Why don't we add the bias to each pixel but rather to the entire image?

elemeos · May 3, 2021, 11:46pm

Hello, as the title says, I was reading through the part 1of the course and i’ve reached the MNIST notebook. The only thing I cant quite grasp is why the bias is added to the weighted sum of each picture and not each pixel.

An example is:

(train_x[0]*weights.T).sum() + bias

Why is this correct and not this:

(train_x[0]*weights.T + bias).sum()

Lastly, I dont get how the dot product helps us calculate the weighted sum better than a for loop.

Also, I would like to get some further clarification as to why we choose the y=a*x + b function to predict images. Is that something standard ? Can we use others ?

Thanks in advance!

JackByte · May 4, 2021, 6:16pm

Hi elemos,

try to run the code on Google Colab or Kaggle. And inspect the shape of train_x[0], weights.T and bias. Can you figure out, why (train_x[0]*weights.T + bias).sum() won’t work?

The answer is in the script

While we could use a Python for loop to calculate the prediction for each image, that would be very slow. Because Python loops don’t run on the GPU, and because Python is a slow language for loops in general, we need to represent as much of the computation in a model as possible using higher-level functions. In this case, […] matrix multiplication

This is how a standard linear layer is computed. You can see later in the notebook, that nn.Linear (from PyTorch) is used instead of linear1. There are many different PyTorch models/layers that can be used. Convolutions for instance are used in Computer Vision a lot. But you’ll get there as soon as you dive deeper into the book.

elemeos · May 4, 2021, 6:36pm

Hello and thanks for the answer, regarding the first part i realised i meant to write

((train_x[0]*weights.T) + bias).sum()

so that the bias gets added to each weighted pixel.

I managed to figure out the second part about the matrix multiplication after I understood the shape of the tensor and how matrix multiplication works.

As for the third part I get that its a standard thing that was chosen for this example, however I cant quite grasp how summing the weighted pixels gives us a prediction. Meaning, if we multiply each pixel with their respective weight, and then sum the result from all the pixels, how does this constitute a prediction ? Thats what I really had in mind, i just phrased that really wrong.

Thank you for your answers on the rest however.

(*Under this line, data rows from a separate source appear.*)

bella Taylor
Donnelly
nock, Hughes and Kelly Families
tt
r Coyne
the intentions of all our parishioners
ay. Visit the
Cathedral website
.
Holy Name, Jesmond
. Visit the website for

JackByte · May 6, 2021, 6:53pm

Hello again

The bias is created as a single number bias = init_params(1)… Hm first I thought this would not work because of the shapes not matching. But maybe it would still work because of broadcasting. But the formula would look different then. The w*x in the equation y=w*x+b is a matrix multiplication. A matrix multiplication in Python is done with the @ operator as seen in def linear1(xb): return xb@weights + bias. The python code (train_x[0]*weights.T).sum() is mimicking what habens if you use the matrix multiply train_x[0]@weights. But this will only works for the first image train_x[0]. If you wan’t to do it for the whole dataset you would have to use a for loop. But with matrix multiplication you can just train_x@weights and you will get a prediction for all images.

Try to reread the chapter and rewatch the videos… Hopefully you will find sense in my words then (train_x[0]*weights.T).sum() + bias gives you a number. Which I understand is far from being a prediction at first glance. What does it mean?! The example is a binary classification example: is it a 3, yes or no?. So how does 23.4543 help you with that?! It doesn’t (really). Thats why sigmoid is introduced, to push this number between 0 (false) and 1 (true).

olliebeannnn · January 25, 2023, 2:58pm

Is that right? I think the in example in the book, predictions are already made before introducing the sigmoid function in this cell: Google Colab

It says that “To decide if an output represents a 3 or a 7, we can just check whether it’s greater than 0.0”. Why would 0 be the cutoff at which a prediction says it’s a 3 or a 7?

UPDATE: dug around in the notebook and I think I have a clearer idea of what’s happening—0 was just an arbitrary cutoff for converting the output to a prediction. But if we had (somehow) optimised based on 0 being the cutoff, the model would have adjusted the weights to make 0 the cutoff.